SUPPLIED RECORDS:
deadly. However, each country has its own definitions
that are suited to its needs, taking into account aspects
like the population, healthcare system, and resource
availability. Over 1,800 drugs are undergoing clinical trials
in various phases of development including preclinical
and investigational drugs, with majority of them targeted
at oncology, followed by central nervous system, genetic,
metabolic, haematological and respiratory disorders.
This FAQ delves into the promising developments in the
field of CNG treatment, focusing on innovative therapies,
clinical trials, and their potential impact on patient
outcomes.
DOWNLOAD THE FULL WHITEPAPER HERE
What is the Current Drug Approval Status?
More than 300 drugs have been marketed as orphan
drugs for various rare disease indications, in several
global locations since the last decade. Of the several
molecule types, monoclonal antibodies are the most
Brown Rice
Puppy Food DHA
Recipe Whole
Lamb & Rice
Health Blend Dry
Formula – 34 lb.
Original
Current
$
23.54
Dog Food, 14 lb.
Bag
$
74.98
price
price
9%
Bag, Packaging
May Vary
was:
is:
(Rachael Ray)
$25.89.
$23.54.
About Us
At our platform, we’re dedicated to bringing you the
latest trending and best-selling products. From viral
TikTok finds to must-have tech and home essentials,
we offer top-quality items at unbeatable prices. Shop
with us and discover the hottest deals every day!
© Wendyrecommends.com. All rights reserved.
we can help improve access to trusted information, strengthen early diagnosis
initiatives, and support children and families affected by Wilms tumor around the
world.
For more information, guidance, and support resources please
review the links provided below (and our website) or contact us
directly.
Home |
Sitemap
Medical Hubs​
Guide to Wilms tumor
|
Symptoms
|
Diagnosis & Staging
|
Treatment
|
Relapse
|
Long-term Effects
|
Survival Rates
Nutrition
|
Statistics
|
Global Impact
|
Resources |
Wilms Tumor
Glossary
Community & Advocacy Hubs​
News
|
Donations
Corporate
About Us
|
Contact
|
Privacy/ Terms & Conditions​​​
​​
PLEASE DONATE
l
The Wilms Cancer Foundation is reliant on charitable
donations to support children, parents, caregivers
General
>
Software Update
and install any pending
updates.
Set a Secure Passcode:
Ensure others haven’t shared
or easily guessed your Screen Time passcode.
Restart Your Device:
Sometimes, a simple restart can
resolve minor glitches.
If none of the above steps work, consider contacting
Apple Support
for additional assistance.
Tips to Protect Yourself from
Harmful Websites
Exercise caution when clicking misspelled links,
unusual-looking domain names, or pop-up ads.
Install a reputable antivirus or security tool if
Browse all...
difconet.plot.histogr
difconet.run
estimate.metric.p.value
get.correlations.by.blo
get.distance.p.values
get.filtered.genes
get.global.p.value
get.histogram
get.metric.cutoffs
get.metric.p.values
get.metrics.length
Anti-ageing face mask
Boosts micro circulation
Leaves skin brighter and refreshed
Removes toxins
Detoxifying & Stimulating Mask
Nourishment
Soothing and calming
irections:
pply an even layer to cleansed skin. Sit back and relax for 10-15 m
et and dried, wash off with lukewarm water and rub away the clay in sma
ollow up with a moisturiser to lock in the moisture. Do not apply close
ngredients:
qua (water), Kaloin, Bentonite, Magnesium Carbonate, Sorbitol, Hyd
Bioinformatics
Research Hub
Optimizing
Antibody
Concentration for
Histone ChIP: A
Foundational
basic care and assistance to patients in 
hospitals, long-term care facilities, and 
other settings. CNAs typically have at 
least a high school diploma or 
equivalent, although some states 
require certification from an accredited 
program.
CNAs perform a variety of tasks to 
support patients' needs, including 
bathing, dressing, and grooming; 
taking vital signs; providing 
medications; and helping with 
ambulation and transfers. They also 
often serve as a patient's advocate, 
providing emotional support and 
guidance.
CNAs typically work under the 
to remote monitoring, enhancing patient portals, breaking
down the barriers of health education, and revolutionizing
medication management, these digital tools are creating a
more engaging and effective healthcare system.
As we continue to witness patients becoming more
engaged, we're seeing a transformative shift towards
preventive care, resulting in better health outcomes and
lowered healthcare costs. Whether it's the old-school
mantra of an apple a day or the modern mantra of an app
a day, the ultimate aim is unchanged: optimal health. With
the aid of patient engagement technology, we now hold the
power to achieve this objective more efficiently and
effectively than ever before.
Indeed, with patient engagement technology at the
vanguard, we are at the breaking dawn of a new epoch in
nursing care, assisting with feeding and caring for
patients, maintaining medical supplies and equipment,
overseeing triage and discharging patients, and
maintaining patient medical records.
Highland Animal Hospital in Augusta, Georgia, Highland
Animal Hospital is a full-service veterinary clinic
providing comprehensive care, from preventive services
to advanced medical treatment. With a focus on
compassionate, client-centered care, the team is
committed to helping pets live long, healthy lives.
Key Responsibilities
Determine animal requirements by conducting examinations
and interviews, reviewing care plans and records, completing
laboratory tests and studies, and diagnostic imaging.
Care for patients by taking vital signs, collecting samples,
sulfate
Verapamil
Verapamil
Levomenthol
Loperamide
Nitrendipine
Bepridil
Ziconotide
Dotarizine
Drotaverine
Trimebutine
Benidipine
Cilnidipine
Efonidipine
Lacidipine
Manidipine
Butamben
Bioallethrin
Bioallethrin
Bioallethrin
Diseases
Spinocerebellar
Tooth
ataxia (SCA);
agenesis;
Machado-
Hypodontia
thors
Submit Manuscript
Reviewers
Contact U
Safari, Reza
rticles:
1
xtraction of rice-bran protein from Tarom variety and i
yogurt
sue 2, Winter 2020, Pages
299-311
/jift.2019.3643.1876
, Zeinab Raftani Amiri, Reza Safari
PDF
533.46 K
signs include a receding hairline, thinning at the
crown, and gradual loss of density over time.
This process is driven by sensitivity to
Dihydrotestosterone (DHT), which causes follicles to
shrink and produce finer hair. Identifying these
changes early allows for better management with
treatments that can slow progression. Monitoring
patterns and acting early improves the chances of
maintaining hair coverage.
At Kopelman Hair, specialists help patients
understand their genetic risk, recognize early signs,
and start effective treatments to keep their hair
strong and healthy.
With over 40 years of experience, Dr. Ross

TRY IT:
Take the lines above from the first through the one containing "review the links" and reproduce them exactly; include nothing else.

ANSWER:
deadly. However, each country has its own definitions
that are suited to its needs, taking into account aspects
like the population, healthcare system, and resource
availability. Over 1,800 drugs are undergoing clinical trials
in various phases of development including preclinical
and investigational drugs, with majority of them targeted
at oncology, followed by central nervous system, genetic,
metabolic, haematological and respiratory disorders.
This FAQ delves into the promising developments in the
field of CNG treatment, focusing on innovative therapies,
clinical trials, and their potential impact on patient
outcomes.
DOWNLOAD THE FULL WHITEPAPER HERE
What is the Current Drug Approval Status?
More than 300 drugs have been marketed as orphan
drugs for various rare disease indications, in several
global locations since the last decade. Of the several
molecule types, monoclonal antibodies are the most
Brown Rice
Puppy Food DHA
Recipe Whole
Lamb & Rice
Health Blend Dry
Formula – 34 lb.
Original
Current
$
23.54
Dog Food, 14 lb.
Bag
$
74.98
price
price
9%
Bag, Packaging
May Vary
was:
is:
(Rachael Ray)
$25.89.
$23.54.
About Us
At our platform, we’re dedicated to bringing you the
latest trending and best-selling products. From viral
TikTok finds to must-have tech and home essentials,
we offer top-quality items at unbeatable prices. Shop
with us and discover the hottest deals every day!
© Wendyrecommends.com. All rights reserved.
we can help improve access to trusted information, strengthen early diagnosis
initiatives, and support children and families affected by Wilms tumor around the
world.
For more information, guidance, and support resources please
review the links provided below (and our website) or contact us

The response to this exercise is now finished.